16Y dije entonces: “Vale más la sabiduría que la fortaleza”,

pero la sabiduría del pobre es despreciada,

y no se hace caso de sus palabras.

17Las palabras sosegadas de los sabios se oyen mejor

que los gritos del que es príncipe entre insensatos.

18*Más vale sabiduría que pertrechos de guerra;

pero un solo pecador destruye mucho bien.


* 1. El hombre no sabe, etc.: El sentido, como explica Vaccari, es que los bienes y males de esta vida caen igualmente sobre buenos y malos, por lo cual nadie puede juzgar si la suerte de tal persona es premio o castigo. En cuanto a que Dios nos ama, felizmente lo sabemos por la asombrosa revelación de Jesús en Juan 3, 16 y muchos otros pasajes, así como que Él nada aborrece de cuanto ha hecho (Sabiduría 11, 25), ni aun a los pecadores (ibíd. 24), porque San Juan dice que Dios es amor (I Juan 4, 16). Y los que deseamos ser sus amigos, sabemos que Jesús, igual al Padre, “no echa fuera” a nadie que va a Él (Juan 6, 35), y “el Espíritu Santo da testimonio a nuestro espíritu de que somos hijos de Dios” (Romanos 8, 16).

* 2. Notemos que es Dios mismo quien nos está revelando estas cosas, sin miedo de escandalizarnos. Aprendemos así a no querer conquistar las almas con promesas temporales, no obstante ser tan numerosas las que el Señor hace, sino con las maravillas de la doctrina espiritual que nos lleva a la vida santa mediante el amor que viene del conocimiento. Véase Juan 14, 23 s.; Gálatas 5, 6; Salmos 118, 11 y 32 y notas.

* 3. Van a morar con los muertos: La Vulgata transcribe: serán llevados al infierno. Véase Salmos 6, 8 y nota.

* 5. Es importante saber que la esperanza de los judíos en nuestro destino eterno se fundaba en el misterio de la resurrección más que en la inmortalidad del alma, siendo la muerte un castigo de la naturaleza caída, que llevaba —según ellos— al hombre con alma y cuerpo al oscuro reino del sepulcro (scheol). Escribe sobre esto Vacant en “Dictionnaire de la Bible”. editado por Vigouroux: “La cuestión de los destinos del individuo se confundía con la de la salvación del género humano y venida del Mesías (véase Job 19, 23-27; Tob. 2, 17-18; 13, 1-2; Daniel 12, 2, 13; II Mac. 7, 9; 11, 14). Pero sólo en el segundo advenimiento resucitarán los cuerpos, y los elegidos reinarán con Dios en cuerpo y alma. Estas enseñanzas son afirmadas repetidamente en el Evangelio, las Epístolas de los Apóstoles y el Apocalipsis… San Justino, San Ireneo, Tertuliano, San Cirilo de Alejandría, San Hilario, San Ambrosio y el mismo San Agustín pensaron que hasta entonces las almas no poseían sino una felicidad imperfecta, en un lugar que ellos llaman ora infierno (hades), ora paraíso, ora seno de Abraham” (Vacant, articulo “Ame”). El Concilio de Florencia (años 1438-1445) definió como dogma de fe que las almas de los justos entran en posesión del cielo antes de la resurrección de los cuerpos (Denz. 693), de acuerdo con lo declarado por el Concilio II de Lyon en 1274 (Denz. 464) y por Benedicto XII en 1336 (Denz. 530). Cf. versículo 11.

▸ **Tarea**
Transcribe sin cambios la parte del fragmento sobre la sabiduría que va de "que los gritos" a "(Romanos 8, 16).".

▸ **Datos extraídos**

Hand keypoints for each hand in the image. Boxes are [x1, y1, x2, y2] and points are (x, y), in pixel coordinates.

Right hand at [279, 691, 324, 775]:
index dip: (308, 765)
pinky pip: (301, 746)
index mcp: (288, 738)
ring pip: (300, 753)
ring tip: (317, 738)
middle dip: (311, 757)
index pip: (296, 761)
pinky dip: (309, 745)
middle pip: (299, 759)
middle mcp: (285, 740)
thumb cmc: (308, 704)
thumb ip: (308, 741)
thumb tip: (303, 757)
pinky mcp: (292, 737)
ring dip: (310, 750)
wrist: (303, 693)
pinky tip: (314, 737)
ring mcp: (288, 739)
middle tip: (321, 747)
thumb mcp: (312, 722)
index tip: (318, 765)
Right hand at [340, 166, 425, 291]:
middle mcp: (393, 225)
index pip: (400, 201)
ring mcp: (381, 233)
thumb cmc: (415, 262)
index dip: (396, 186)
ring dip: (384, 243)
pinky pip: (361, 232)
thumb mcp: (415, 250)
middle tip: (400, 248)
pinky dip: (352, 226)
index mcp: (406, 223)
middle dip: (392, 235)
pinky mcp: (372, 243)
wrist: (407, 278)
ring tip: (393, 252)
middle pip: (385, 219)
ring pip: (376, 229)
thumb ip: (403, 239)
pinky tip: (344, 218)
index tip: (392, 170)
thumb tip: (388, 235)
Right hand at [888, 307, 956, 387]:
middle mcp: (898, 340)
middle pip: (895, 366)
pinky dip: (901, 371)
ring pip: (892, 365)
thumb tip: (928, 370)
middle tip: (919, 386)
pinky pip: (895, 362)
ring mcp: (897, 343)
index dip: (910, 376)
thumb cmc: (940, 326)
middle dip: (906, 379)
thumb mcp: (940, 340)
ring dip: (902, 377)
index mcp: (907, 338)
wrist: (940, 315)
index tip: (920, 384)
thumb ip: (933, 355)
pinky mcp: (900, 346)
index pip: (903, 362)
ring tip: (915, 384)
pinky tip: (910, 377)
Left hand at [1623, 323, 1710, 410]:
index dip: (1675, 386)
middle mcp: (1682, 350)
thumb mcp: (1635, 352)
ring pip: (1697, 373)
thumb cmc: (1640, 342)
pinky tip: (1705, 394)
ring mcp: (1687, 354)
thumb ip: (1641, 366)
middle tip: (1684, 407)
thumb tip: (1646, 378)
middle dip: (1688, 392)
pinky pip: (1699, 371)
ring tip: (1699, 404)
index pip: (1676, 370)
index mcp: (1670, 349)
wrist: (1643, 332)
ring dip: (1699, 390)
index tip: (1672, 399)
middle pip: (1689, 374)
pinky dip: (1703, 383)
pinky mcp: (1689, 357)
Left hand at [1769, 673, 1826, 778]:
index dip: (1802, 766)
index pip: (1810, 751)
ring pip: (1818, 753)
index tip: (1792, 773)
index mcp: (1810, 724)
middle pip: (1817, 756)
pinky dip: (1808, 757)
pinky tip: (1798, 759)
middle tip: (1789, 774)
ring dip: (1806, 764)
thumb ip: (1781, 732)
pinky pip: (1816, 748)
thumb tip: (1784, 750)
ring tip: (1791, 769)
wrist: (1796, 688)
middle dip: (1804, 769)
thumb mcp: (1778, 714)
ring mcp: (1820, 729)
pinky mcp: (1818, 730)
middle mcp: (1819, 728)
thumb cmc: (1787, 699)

...

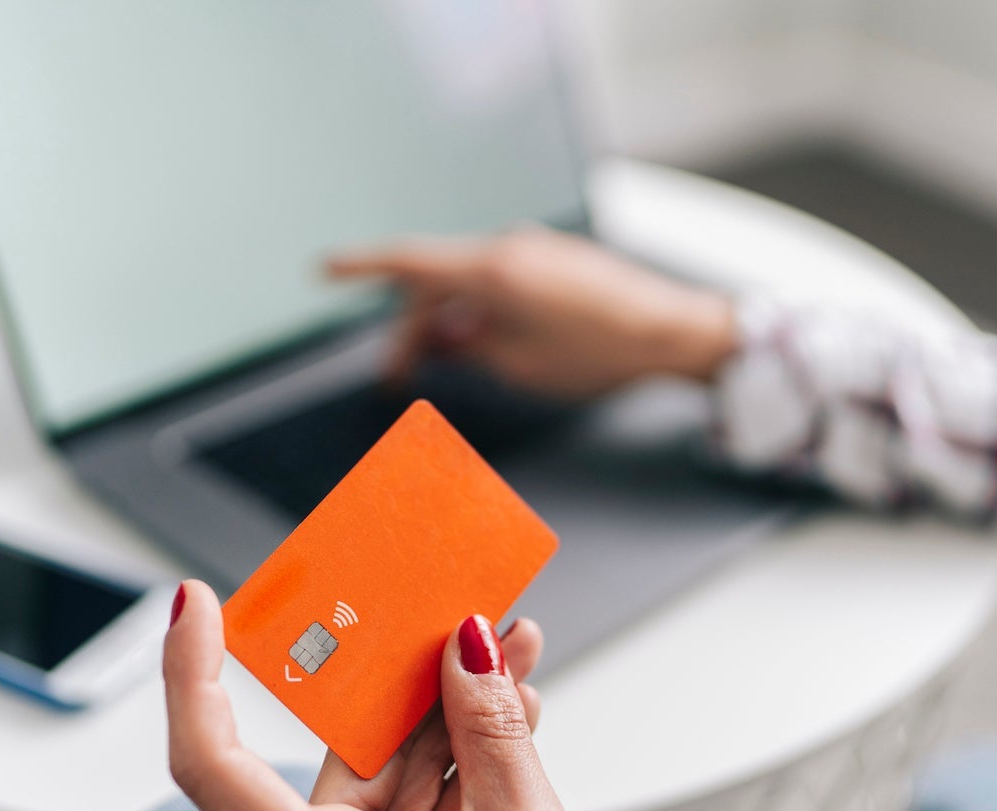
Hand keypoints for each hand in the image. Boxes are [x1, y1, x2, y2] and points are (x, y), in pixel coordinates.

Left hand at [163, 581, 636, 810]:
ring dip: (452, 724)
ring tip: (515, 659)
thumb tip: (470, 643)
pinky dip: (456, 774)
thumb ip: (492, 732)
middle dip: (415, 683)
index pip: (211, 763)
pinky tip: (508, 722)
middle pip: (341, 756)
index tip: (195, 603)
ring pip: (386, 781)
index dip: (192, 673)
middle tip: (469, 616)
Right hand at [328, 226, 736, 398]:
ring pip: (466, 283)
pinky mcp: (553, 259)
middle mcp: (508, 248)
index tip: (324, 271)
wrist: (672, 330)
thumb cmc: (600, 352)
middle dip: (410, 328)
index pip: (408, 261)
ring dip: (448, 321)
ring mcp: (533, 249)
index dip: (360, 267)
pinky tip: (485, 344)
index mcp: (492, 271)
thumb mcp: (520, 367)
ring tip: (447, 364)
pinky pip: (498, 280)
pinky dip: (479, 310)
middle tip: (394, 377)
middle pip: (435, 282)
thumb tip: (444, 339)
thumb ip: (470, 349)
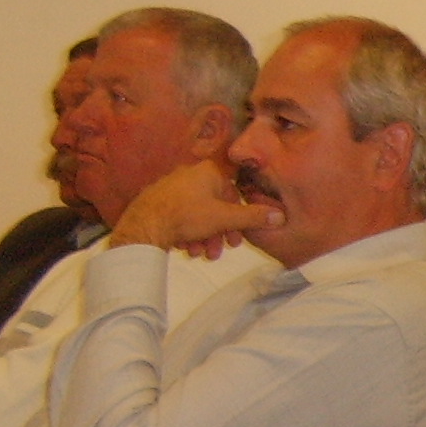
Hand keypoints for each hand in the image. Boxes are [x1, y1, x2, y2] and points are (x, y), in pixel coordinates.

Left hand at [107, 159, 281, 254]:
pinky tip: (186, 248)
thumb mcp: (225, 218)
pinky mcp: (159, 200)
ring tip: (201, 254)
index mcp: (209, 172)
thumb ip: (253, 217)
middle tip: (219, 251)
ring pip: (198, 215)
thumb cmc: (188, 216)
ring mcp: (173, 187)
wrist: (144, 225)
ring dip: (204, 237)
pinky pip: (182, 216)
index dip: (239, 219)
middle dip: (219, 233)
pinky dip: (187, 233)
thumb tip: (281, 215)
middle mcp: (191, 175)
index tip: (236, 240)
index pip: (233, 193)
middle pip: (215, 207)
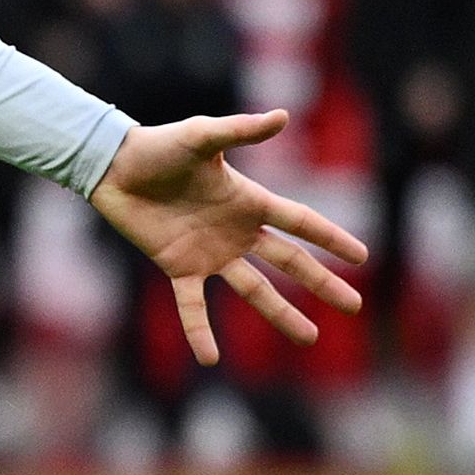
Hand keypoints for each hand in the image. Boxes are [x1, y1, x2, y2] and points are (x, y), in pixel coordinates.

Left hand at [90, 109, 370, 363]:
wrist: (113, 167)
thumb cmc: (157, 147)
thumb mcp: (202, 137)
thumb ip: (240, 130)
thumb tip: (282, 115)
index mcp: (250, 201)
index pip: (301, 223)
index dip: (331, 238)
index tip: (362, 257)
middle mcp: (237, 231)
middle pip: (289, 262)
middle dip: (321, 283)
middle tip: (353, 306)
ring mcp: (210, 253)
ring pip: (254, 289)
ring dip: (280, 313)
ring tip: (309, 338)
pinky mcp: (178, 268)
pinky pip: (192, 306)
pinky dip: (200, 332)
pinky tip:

▸ **Tu respuesta**
que los gritos del que es príncipe entre insensatos.

18*Más vale sabiduría que pertrechos de guerra;

pero un solo pecador destruye mucho bien.


* 1. El hombre no sabe, etc.: El sentido, como explica Vaccari, es que los bienes y males de esta vida caen igualmente sobre buenos y malos, por lo cual nadie puede juzgar si la suerte de tal persona es premio o castigo. En cuanto a que Dios nos ama, felizmente lo sabemos por la asombrosa revelación de Jesús en Juan 3, 16 y muchos otros pasajes, así como que Él nada aborrece de cuanto ha hecho (Sabiduría 11, 25), ni aun a los pecadores (ibíd. 24), porque San Juan dice que Dios es amor (I Juan 4, 16). Y los que deseamos ser sus amigos, sabemos que Jesús, igual al Padre, “no echa fuera” a nadie que va a Él (Juan 6, 35), y “el Espíritu Santo da testimonio a nuestro espíritu de que somos hijos de Dios” (Romanos 8, 16).